*** INPUT MATERIAL Section Begins ***
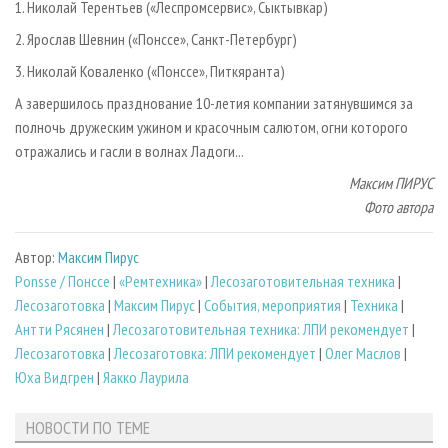
1. Николай Терентьев («Леспромсервис», Сыктывкар)
2. Ярослав Шевнин («Понссе», Санкт-Петербург)
3. Николай Коваленко («Понссе», Питкяранта)
А завершилось празднование 10-летия компании затянувшимся за
полночь дружеским ужином и красочным салютом, огни которого
отражались и гасли в волнах Ладоги...
Максим ПИРУС
Фото автора
Автор:
Максим Пирус
Ponsse / Понссе
|
«Ремтехника»
|
Лесозаготовительная техника
|
Лесозаготовка
|
Максим Пирус
|
События, мероприятия
|
Техника
|
Антти Рясянен
|
Лесозаготовительная техника: ЛПИ рекомендует
|
Лесозаготовка
|
Лесозаготовка: ЛПИ рекомендует
|
Олег Маслов
|
Юха Видгрен
|
Яакко Лаурила
НОВОСТИ ПО ТЕМЕ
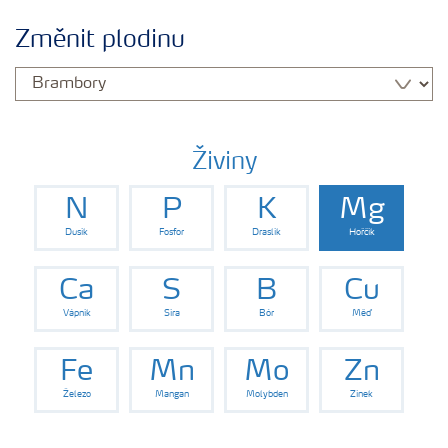
Plány výživy
Změnit plodinu
Hnojiva
Nástroje a služby
Živiny
N
P
K
Mg
Bezpečnost hnojiv
Dusík
Fosfor
Draslík
Hořčík
Dokumenty
Ca
S
B
Cu
Vápník
Síra
Bór
Měď
Yara email klub
Fe
Mn
Mo
Zn
Železo
Mangan
Molybden
Zinek
Kontakty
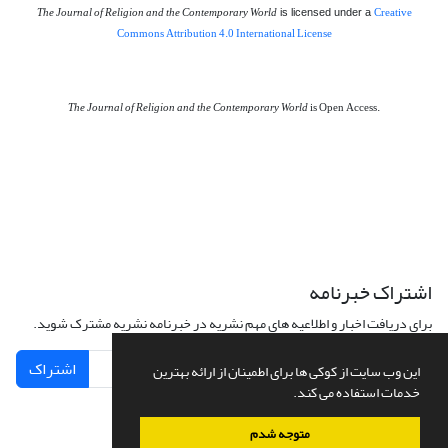
The Journal of Religion and the Contemporary World
Creative
is licensed under a
Commons Attribution 4.0 International License
The Journal of Religion and the Contemporary World
is Open Access.
اشتراک خبرنامه
برای دریافت اخبار و اطلاعیه های مهم نشریه در خبرنامه نشریه مشترک شوید.
اشتراک
این وب سایت از کوکی ها برای اطمینان از ارائه بهترین
خدمات استفاده می کند.
متوجه شدم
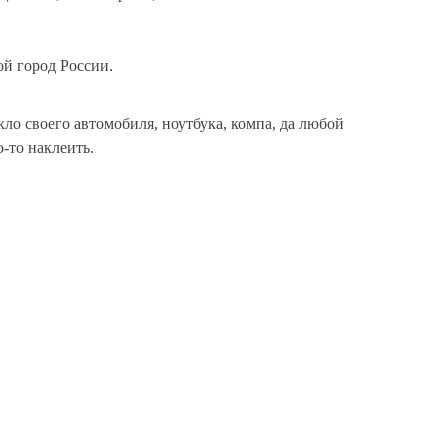
й город России.
кло своего автомобиля, ноутбука, компа, да любой
о-то наклеить.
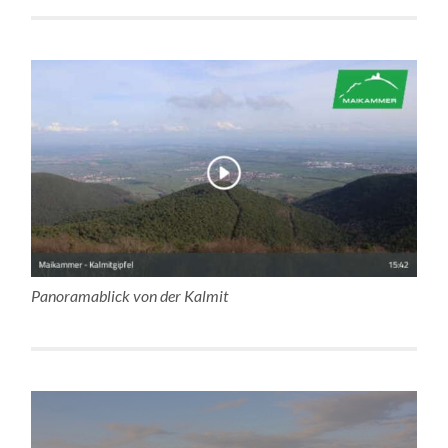
Panoramablick von der Kalmit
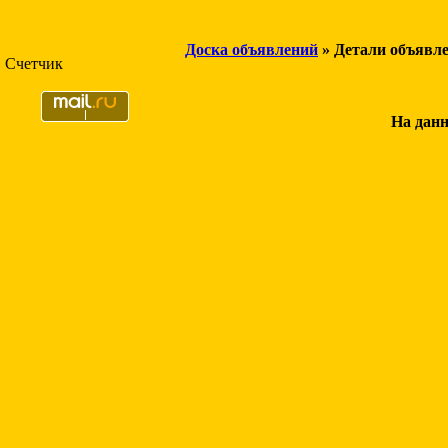
Доска объявлений
» Детали объявл
Счетчик
На данн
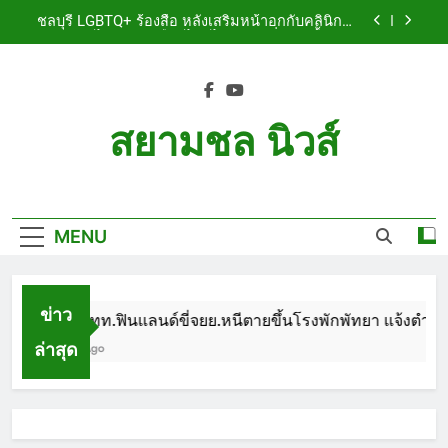
Skip
เจ็บสาหัส
ชลบุรี LGBTQ+ ร้องสื่อ หลังเสริมหน้าอกกับคลินิกชื่อ
to
ดัง แผลปริไม่สมาน เลือดไหลไม่หยุด หวั่นติดเชื้อ วอน
รับผิดชอบ พร้อมเตือนอย่าหลงเชื่อรีวิวราคาถูก
content
ชลบุรี หนุ่มใหญ่ออสซี่พาสาวไทยวัย 17 เข้าคอนโด
ก่อนพบเป็นศพเปลือยยัดกระเป๋า ทิ้งริมทางรถไฟ รวบ
คาสนามบินขณะเตรียมบินกลับประเทศ
ชลบุรี ฉลุยก่อนหมดวาระ! สภาเมืองพัทยา ผ่านงบ 5.7
ล้าน ปรับ ห้องประชุม–ห้องผู้บริหาร
สยามชล นิวส์
ชลบุรี นทท.ฟินแลนด์ขี่จยย.หนีตายขึ้นโรงพักพัทยา
แจ้งตำรวจช่วย หลังถูกคู่รัก LGBTQ+ ใช้ของมีคมแทง
Siam Chon News
เจ็บสาหัส
ชลบุรี LGBTQ+ ร้องสื่อ หลังเสริมหน้าอกกับคลินิกชื่อ
ดัง แผลปริไม่สมาน เลือดไหลไม่หยุด หวั่นติดเชื้อ วอน
รับผิดชอบ พร้อมเตือนอย่าหลงเชื่อรีวิวราคาถูก
MENU
ชลบุรี หนุ่มใหญ่ออสซี่พาสาวไทยวัย 17 เข้าคอนโด
ก่อนพบเป็นศพเปลือยยัดกระเป๋า ทิ้งริมทางรถไฟ รวบ
คาสนามบินขณะเตรียมบินกลับประเทศ
ชลบุรี ฉลุยก่อนหมดวาระ! สภาเมืองพัทยา ผ่านงบ 5.7
ล้าน ปรับ ห้องประชุม–ห้องผู้บริหาร
ข่าว
ชลบุรี นทท.ฟินแลนด์ขี่จยย.หนีตายขึ้นโรงพักพัทยา แจ้งตำรวจช
ล่าสุด
1 Month Ago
*** INPUT MATERIAL Section Ends ***
#### PROBLEM STATEMENT
Please format every line of the data above as a single numbered list, skipping any blank lines. Leave the pictures out of the answer.

#### REPLY TO THE EXERCISE
1. 1. Николай Терентьев («Леспромсервис», Сыктывкар)
2. 2. Ярослав Шевнин («Понссе», Санкт-Петербург)
3. 3. Николай Коваленко («Понссе», Питкяранта)
4. А завершилось празднование 10-летия компании затянувшимся за
5. полночь дружеским ужином и красочным салютом, огни которого
6. отражались и гасли в волнах Ладоги...
7. Максим ПИРУС
8. Фото автора
9. Автор:
10. Максим Пирус
11. Ponsse / Понссе
12. |
13. «Ремтехника»
14. |
15. Лесозаготовительная техника
16. |
17. Лесозаготовка
18. |
19. Максим Пирус
20. |
21. События, мероприятия
22. |
23. Техника
24. |
25. Антти Рясянен
26. |
27. Лесозаготовительная техника: ЛПИ рекомендует
28. |
29. Лесозаготовка
30. |
31. Лесозаготовка: ЛПИ рекомендует
32. |
33. Олег Маслов
34. |
35. Юха Видгрен
36. |
37. Яакко Лаурила
38. НОВОСТИ ПО ТЕМЕ
39. Plány výživy
40. Změnit plodinu
41. Hnojiva
42. Nástroje a služby
43. Živiny
44. N
45. P
46. K
47. Mg
48. Bezpečnost hnojiv
49. Dusík
50. Fosfor
51. Draslík
52. Hořčík
53. Dokumenty
54. Ca
55. S
56. B
57. Cu
58. Vápník
59. Síra
60. Bór
61. Měď
62. Yara email klub
63. Fe
64. Mn
65. Mo
66. Zn
67. Železo
68. Mangan
69. Molybden
70. Zinek
71. Kontakty
72. The Journal of Religion and the Contemporary World
73. Creative
74. is licensed under a
75. Commons Attribution 4.0 International License
76. The Journal of Religion and the Contemporary World
77. is Open Access.
78. اشتراک خبرنامه
79. برای دریافت اخبار و اطلاعیه های مهم نشریه در خبرنامه نشریه مشترک شوید.
80. اشتراک
81. این وب سایت از کوکی ها برای اطمینان از ارائه بهترین
82. خدمات استفاده می کند.
83. متوجه شدم
84. й город России.
85. кло своего автомобиля, ноутбука, компа, да любой
86. о-то наклеить.
87. Panoramablick von der Kalmit
88. Доска объявлений
89. » Детали объявл
90. Счетчик
91. На данн
92. Skip
93. เจ็บสาหัส
94. ชลบุรี LGBTQ+ ร้องสื่อ หลังเสริมหน้าอกกับคลินิกชื่อ
95. to
96. ดัง แผลปริไม่สมาน เลือดไหลไม่หยุด หวั่นติดเชื้อ วอน
97. รับผิดชอบ พร้อมเตือนอย่าหลงเชื่อรีวิวราคาถูก
98. content
99. ชลบุรี หนุ่มใหญ่ออสซี่พาสาวไทยวัย 17 เข้าคอนโด
100. ก่อนพบเป็นศพเปลือยยัดกระเป๋า ทิ้งริมทางรถไฟ รวบ
101. คาสนามบินขณะเตรียมบินกลับประเทศ
102. ชลบุรี ฉลุยก่อนหมดวาระ! สภาเมืองพัทยา ผ่านงบ 5.7
103. ล้าน ปรับ ห้องประชุม–ห้องผู้บริหาร
104. สยามชล นิวส์
105. ชลบุรี นทท.ฟินแลนด์ขี่จยย.หนีตายขึ้นโรงพักพัทยา
106. แจ้งตำรวจช่วย หลังถูกคู่รัก LGBTQ+ ใช้ของมีคมแทง
107. Siam Chon News
108. เจ็บสาหัส
109. ชลบุรี LGBTQ+ ร้องสื่อ หลังเสริมหน้าอกกับคลินิกชื่อ
110. ดัง แผลปริไม่สมาน เลือดไหลไม่หยุด หวั่นติดเชื้อ วอน
111. รับผิดชอบ พร้อมเตือนอย่าหลงเชื่อรีวิวราคาถูก
112. MENU
113. ชลบุรี หนุ่มใหญ่ออสซี่พาสาวไทยวัย 17 เข้าคอนโด
114. ก่อนพบเป็นศพเปลือยยัดกระเป๋า ทิ้งริมทางรถไฟ รวบ
115. คาสนามบินขณะเตรียมบินกลับประเทศ
116. ชลบุรี ฉลุยก่อนหมดวาระ! สภาเมืองพัทยา ผ่านงบ 5.7
117. ล้าน ปรับ ห้องประชุม–ห้องผู้บริหาร
118. ข่าว
119. ชลบุรี นทท.ฟินแลนด์ขี่จยย.หนีตายขึ้นโรงพักพัทยา แจ้งตำรวจช
120. ล่าสุด
121. 1 Month Ago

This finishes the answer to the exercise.